На очередной остановке при смене пассажиров на площадке, где ехали стоя впритык, разбранились двое мужчин. Произошли замешательство и толкотня. Когда снова поехали, середину качнуло, смяло, и Скоромцева больно поджали к обшарпанному боку парного кресла. Он толкнулся, дернулся, отмахнулся плечом и обернулся с намерением что-нибудь строгое, недовольно-вежливое высказать напиравшим грубиянам, но тут увидел, что сзади, тесно к нему, как-то приплюснуто, стоит девушка в шоколадной замшевой кепке. Она беспомощно посмотрела на него и криво, стиснуто улыбнулась, прося понять и извинить. Скоромцев, ничего не сказав, застеснялся и поспешно отвернулся к окну. Лицо девушки он видел мимолетно, вскользь и хорошенько не рассмотрел, тем не менее что-то заставило его решить, что она юна и хороша собой. Он тотчас остро ощутил спиной груди ее, бедра, округлую теплую мягкость ее тела, смиренную его податливость. Его будто ударило, просквозило всего; он разволновался. На черном запотевшем стекле пальцем размашисто был нарисован заяц, и Скоромцев, осторожно отклонив голову, ловил в складках и линиях неуклюжего рисунка осколки ее лица.

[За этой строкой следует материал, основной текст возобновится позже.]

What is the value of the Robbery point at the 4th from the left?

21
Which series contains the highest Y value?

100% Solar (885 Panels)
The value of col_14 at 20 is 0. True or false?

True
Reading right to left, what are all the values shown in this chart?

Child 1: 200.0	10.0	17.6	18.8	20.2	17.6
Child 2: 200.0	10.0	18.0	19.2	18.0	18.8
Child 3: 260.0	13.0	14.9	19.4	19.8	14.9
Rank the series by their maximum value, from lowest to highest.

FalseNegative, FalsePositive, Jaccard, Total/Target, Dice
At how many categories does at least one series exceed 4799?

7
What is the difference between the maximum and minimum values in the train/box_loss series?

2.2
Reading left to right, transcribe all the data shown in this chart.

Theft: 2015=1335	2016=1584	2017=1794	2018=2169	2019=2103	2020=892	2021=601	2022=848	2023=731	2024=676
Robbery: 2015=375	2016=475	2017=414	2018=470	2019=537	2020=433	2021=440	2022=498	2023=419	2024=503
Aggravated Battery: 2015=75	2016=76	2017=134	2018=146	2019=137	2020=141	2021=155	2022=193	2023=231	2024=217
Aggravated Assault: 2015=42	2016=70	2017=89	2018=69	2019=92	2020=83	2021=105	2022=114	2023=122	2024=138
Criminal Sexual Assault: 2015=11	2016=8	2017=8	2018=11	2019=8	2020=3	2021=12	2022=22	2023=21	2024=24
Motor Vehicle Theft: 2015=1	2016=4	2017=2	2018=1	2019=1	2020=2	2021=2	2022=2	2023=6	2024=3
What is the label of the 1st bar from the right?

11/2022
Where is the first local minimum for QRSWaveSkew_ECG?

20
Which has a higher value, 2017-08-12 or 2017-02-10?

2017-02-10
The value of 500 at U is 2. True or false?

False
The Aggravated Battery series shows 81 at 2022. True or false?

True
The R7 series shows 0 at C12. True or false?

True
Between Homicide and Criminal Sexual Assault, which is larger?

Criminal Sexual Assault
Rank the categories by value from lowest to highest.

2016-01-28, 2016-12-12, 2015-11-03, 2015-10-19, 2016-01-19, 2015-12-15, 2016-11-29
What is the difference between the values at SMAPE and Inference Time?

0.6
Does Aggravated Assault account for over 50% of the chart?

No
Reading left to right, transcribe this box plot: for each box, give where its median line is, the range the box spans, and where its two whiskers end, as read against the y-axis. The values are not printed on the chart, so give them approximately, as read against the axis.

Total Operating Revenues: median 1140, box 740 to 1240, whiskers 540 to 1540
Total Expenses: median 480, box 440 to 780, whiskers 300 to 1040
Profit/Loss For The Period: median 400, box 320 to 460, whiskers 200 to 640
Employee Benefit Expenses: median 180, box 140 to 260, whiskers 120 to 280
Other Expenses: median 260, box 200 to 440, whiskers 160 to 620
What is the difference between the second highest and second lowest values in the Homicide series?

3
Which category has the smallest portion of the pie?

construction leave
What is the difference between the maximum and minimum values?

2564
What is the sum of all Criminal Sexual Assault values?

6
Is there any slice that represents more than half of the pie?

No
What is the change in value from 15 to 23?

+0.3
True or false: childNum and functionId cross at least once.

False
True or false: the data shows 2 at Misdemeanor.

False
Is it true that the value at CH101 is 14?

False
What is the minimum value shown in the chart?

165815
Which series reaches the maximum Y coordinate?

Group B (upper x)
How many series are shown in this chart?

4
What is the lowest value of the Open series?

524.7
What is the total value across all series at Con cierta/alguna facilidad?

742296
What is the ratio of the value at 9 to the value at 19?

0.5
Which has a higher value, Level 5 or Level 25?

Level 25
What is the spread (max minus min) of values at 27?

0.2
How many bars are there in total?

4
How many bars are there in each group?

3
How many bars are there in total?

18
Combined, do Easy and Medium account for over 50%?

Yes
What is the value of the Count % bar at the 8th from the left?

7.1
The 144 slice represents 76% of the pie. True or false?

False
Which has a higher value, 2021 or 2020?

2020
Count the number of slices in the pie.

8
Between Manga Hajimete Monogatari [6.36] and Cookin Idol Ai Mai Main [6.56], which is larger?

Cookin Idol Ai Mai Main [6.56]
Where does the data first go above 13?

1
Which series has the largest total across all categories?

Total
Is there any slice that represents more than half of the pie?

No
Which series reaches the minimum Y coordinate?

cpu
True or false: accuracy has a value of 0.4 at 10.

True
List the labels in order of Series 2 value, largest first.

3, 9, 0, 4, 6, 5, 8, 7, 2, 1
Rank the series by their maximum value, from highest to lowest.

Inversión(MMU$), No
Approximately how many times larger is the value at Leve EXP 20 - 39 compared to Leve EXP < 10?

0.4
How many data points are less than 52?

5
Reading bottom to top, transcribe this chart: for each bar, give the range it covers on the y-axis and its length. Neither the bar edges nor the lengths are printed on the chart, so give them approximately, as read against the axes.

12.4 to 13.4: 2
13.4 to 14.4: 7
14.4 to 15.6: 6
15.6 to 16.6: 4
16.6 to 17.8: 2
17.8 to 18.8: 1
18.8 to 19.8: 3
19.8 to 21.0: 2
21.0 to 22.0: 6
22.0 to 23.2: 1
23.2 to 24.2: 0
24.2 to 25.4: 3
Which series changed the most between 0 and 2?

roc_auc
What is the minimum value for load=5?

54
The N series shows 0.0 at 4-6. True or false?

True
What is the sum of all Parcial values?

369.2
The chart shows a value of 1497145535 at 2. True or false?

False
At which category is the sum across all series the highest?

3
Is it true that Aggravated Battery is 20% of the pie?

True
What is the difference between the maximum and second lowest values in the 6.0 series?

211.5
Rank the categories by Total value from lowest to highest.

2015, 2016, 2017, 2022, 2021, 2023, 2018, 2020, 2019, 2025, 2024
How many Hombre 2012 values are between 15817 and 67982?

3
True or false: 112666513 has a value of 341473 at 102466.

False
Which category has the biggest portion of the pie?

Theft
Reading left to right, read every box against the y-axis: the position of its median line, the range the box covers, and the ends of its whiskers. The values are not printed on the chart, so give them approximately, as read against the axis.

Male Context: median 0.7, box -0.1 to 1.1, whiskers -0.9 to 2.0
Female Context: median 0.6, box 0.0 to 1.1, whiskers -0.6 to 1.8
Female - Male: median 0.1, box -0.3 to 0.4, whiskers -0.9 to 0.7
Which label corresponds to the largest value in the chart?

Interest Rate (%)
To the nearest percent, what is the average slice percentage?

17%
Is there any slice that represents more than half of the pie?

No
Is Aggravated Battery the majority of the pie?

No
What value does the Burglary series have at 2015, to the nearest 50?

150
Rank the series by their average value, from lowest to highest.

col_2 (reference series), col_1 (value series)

Девушка пошевелилась, охнула и потянулась вверх, как бы ища воздуху. Груди ее перекатились и замерли. Она переступила, встала, должно быть, ловчее, удобнее и, толкнувшись локтями, подняла, высвободила руки. Скоромцев слышал каждое ее движение, чувствовал ее горько-горячее дыхание, все знакомее и слаще ощущал, как под лопатками мнутся ее груди, как, гибко вздрагивая, уютно стоят ее колени, бедра, — и решительно не хотел, чтобы это кончалось; поменял упор, удобнее выставил руки, нарочно держа их в напряге, чтобы прикосновение сделалось явственнее. Девушка раздраженнее заворочалась, колко уперла кулачки ему в спину и жалко, пойманно завздыхала, заохала. Резким коротким усилием распрямила руки, но, быстро ослабнув, отвела их на стороны; ее вновь притиснули; щекой, и вздернутым подбородком она уткнулась Скоромцеву в шею. И вдруг… руки ее, не найдя опоры, поползли по Скоромцеву вниз, медленно, нежно, оглаживая его, затем точно так же обратно, вверх, от колен и выше, обняли, ощупали грудь и, дрогнув, замерев на мгновение, снова нежно пошли вниз, он же тотчас выгнулся, вытянулся, сделался скованно-твердым, собранно, чутко слушал, не понимая покамест, что это, как, зачем, противясь и опасаясь, лишь потакая разлившемуся по телу сладкому гулу, желал одного — длить и длить это вороватое наслаждение. Руки девушки, снова поднявшись, замешкались, встали у него на груди, и из-под воротника плаща он услышал молящий, усталый ее шепот:
— Давайте выйдем. Я больше так не могу.
Как это, не понял он, почему, зачем? А мама? И куда? Куда выйдем? В ночь, в сырость? Не хочу. А она? Зачем? Что хочет она? Проводить? Кто она? Почему предлагает сама? Я же не давал повода. Тесно? И что? Нет, куда я пойду, зачем? Проводить? Провожу. Поздно. Ничего, мама подождет, позвоню? Нет. Кто она? Почему так смела? Сама зовет, сама. Она обнимала. Да, обнимала. Что делать? Идти? Не могу. Мама. Это недолго. Но что это было? С руками?..
— Ну, что же вы?
Скоромцев круто наддал плечом, перехватился руками, держась за верхний, поручень, и, оттолкнув рядом стоящих, вывернулся, встал к девушке лицом.
— Скоро остановка. Надо успеть.
— Я впереди.
— Конечно, — улыбнулась она. — Иначе нам не пробиться.
Разнялись. Скоромцев, обойдя ее, пошел первым. Она хватко, чтобы не отстать, держалась по бокам за плащ. На них ворчали, шикали, но он, непохоже на себя, решительно взрезал плечом тесноту, нахально, зычно требовал: «Разрешите! Позвольте! Пропустите» — и вел, тянул, протискивал девушку за собой.